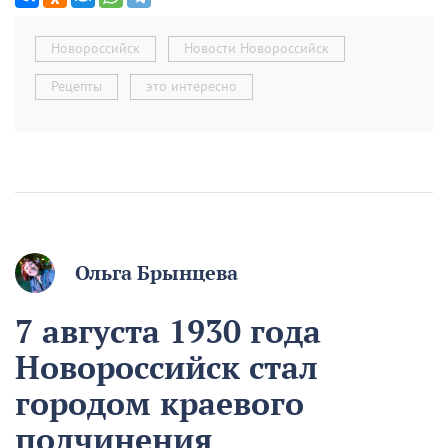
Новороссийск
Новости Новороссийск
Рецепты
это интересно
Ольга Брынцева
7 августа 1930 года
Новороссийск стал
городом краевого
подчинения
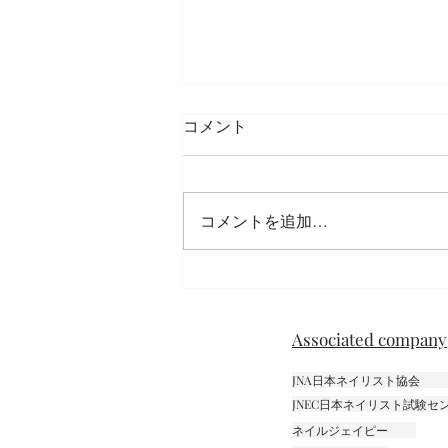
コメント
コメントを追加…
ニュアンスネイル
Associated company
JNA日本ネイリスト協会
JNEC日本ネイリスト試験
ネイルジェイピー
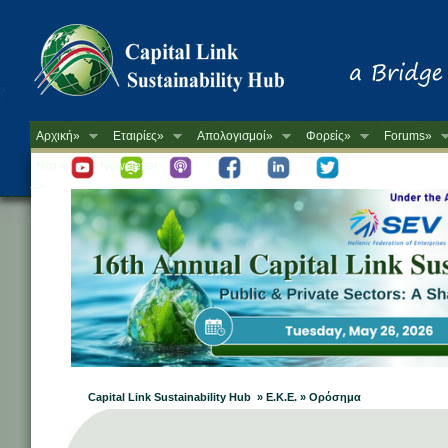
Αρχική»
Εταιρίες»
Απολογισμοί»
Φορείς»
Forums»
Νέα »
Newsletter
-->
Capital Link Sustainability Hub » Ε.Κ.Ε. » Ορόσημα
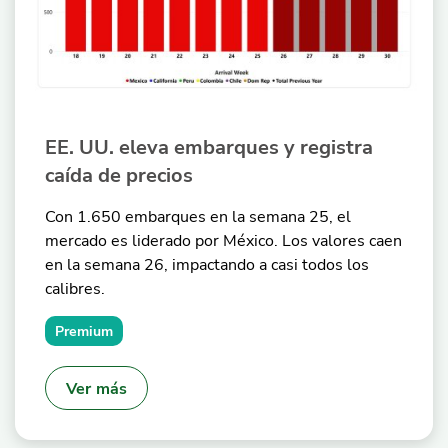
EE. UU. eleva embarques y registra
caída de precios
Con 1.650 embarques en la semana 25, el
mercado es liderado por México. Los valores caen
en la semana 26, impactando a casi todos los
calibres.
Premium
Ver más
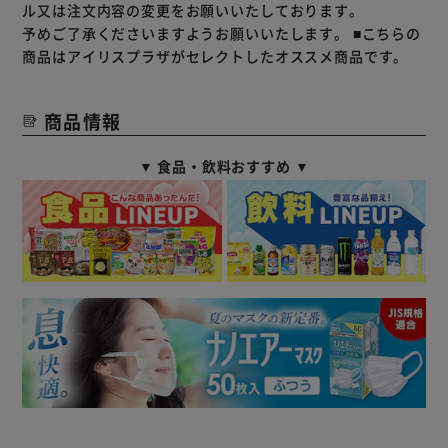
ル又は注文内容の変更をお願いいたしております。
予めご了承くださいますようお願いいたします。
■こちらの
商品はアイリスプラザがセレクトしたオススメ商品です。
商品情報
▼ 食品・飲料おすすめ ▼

#####

Exact copies of the entries above are needed, with every picture removed.

Новороссийск
Новости Новороссийск
Рецепты
это интересно
Ольга Брынцева
7 августа 1930 года
Новороссийск стал
городом краевого
подчинения
コメント
コメントを追加…
ニュアンスネイル
Associated company
JNA日本ネイリスト協会
JNEC日本ネイリスト試験
ネイルジェイピー
Αρχική»
Εταιρίες»
Απολογισμοί»
Φορείς»
Forums»
Νέα »
Newsletter
-->
Capital Link Sustainability Hub » Ε.Κ.Ε. » Ορόσημα
EE. UU. eleva embarques y registra
caída de precios
Con 1.650 embarques en la semana 25, el
mercado es liderado por México. Los valores caen
en la semana 26, impactando a casi todos los
calibres.
Premium
Ver más
ル又は注文内容の変更をお願いいたしております。
予めご了承くださいますようお願いいたします。
■こちらの
商品はアイリスプラザがセレクトしたオススメ商品です。
商品情報
▼ 食品・飲料おすすめ ▼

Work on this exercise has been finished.